We all know the aphorism, An honest politician is one who, when he is bought, will stay bought. Lessig provoked me to find out who said it. It was an honest politician, um, by his own definition of the term.
Therein lies the problem, and the solution, with respect to our system of political campaign finance. Lessig demonstrates how difficult it is for anyone to determine this particularly political variety of honesty without being able to read the mind of the politician in question. If the politician is denied the transparent knowledge of his or her sources of political campaign finance, we have put him or her on the same footing as the rest of us.
"The genius of Repair California's approach is twofold. First, it steers clear of "social issues"....Second, the [constitutional convention] delegates would be chosen randomly from the adult population....To have faith in such a process requires a faith in the good sense and sincerity of ordinary people -- a faith that just about everybody professes.

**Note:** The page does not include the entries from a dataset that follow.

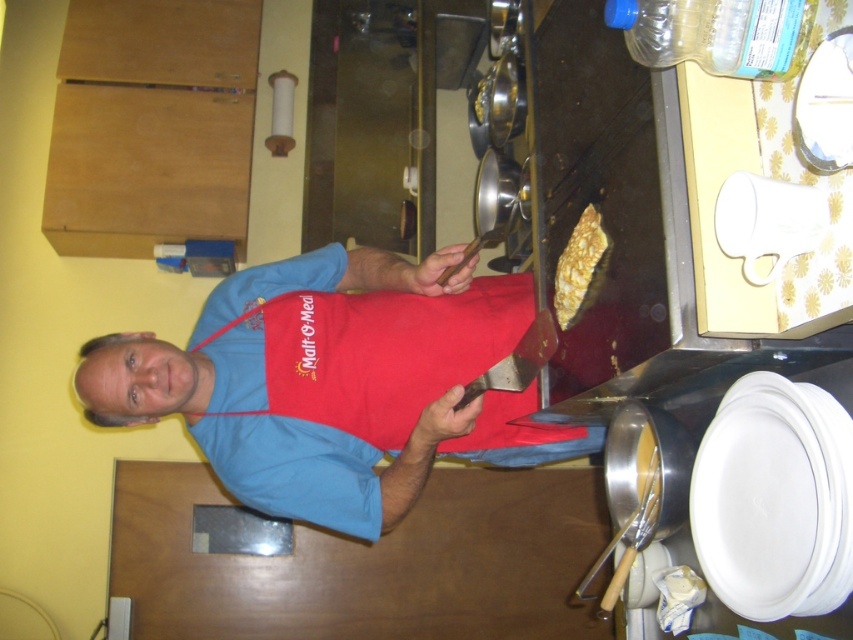
From the picture: You are a chef in the kitchen and need to reach for the golden crispy pancake at upper right while avoiding the blue fabric apron at center. Which direction should you move to get closer to the pancake without hitting the apron?

The blue fabric apron at center is to the left of the golden crispy pancake at upper right, so moving to the right would allow you to approach the pancake while avoiding the apron.

You are a chef in the kitchen. You need to retrieve the golden crispy pancake at upper right but there is the blue fabric apron at center in your way. Can you reach the pancake without moving the apron?

The golden crispy pancake at upper right is behind the blue fabric apron at center, so you can reach it without moving the apron since it is positioned behind.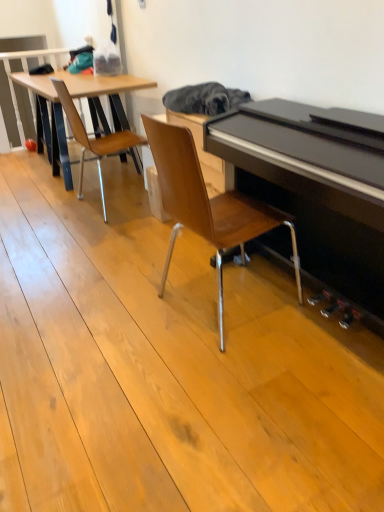
Question: Would you say wooden chair at center, which appears as the 2th chair when viewed from the back, is inside or outside wooden chair at left, which is the 1th chair from back to front?

Choices:
 (A) outside
 (B) inside

Answer: (A)

Question: Is point (264, 204) positioned closer to the camera than point (119, 151)?

Choices:
 (A) closer
 (B) farther

Answer: (A)

Question: From the image's perspective, is wooden chair at center, which appears as the second chair when viewed from the left, located above or below wooden chair at left, which is the 1th chair from back to front?

Choices:
 (A) above
 (B) below

Answer: (B)

Question: Is wooden chair at left, which is the 1th chair from back to front, inside the boundaries of wooden chair at center, arranged as the 1th chair when viewed from the right, or outside?

Choices:
 (A) inside
 (B) outside

Answer: (B)

Question: From a real-world perspective, is wooden chair at left, which is the 1th chair from back to front, positioned above or below wooden chair at center, which appears as the second chair when viewed from the left?

Choices:
 (A) below
 (B) above

Answer: (A)

Question: Is point (105, 153) positioned closer to the camera than point (225, 197)?

Choices:
 (A) farther
 (B) closer

Answer: (A)

Question: Looking at the image, does wooden chair at left, which is the 1th chair from back to front, seem bigger or smaller compared to wooden chair at center, which is the first chair from front to back?

Choices:
 (A) big
 (B) small

Answer: (B)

The beauty part is that no one can know what the delegates would come up with -- which is why the idea has won such broad support."
The method is otherwise known as a citizens' assembly, which lately has been tried twice, unsuccessfully, by two Canadian provinces seeking to reform their electoral processes. The key features of a citizens' assembly of this kind are that, by design, it cannot be captured by interest groups, since none of any variety receive representation, and it is truly representative of the population, since its membership is large and randomly chosen.
Would it work? The experience of Ontario and British Columbia is that voters will not rubber stamp what the convention puts before them for a vote; the groups who are perceived winners and losers will not fail to campaign strenuously to influence their fate. But Californians are accustomed to having their hands on the steering wheel of power, via the initiative process. A process that disenfranchises narrow interests in favor of those taking the broadest view may resonate. California is a state whose formerly progressive and now much-amended constitution has come to rival its freeways as a symbol of gridlock.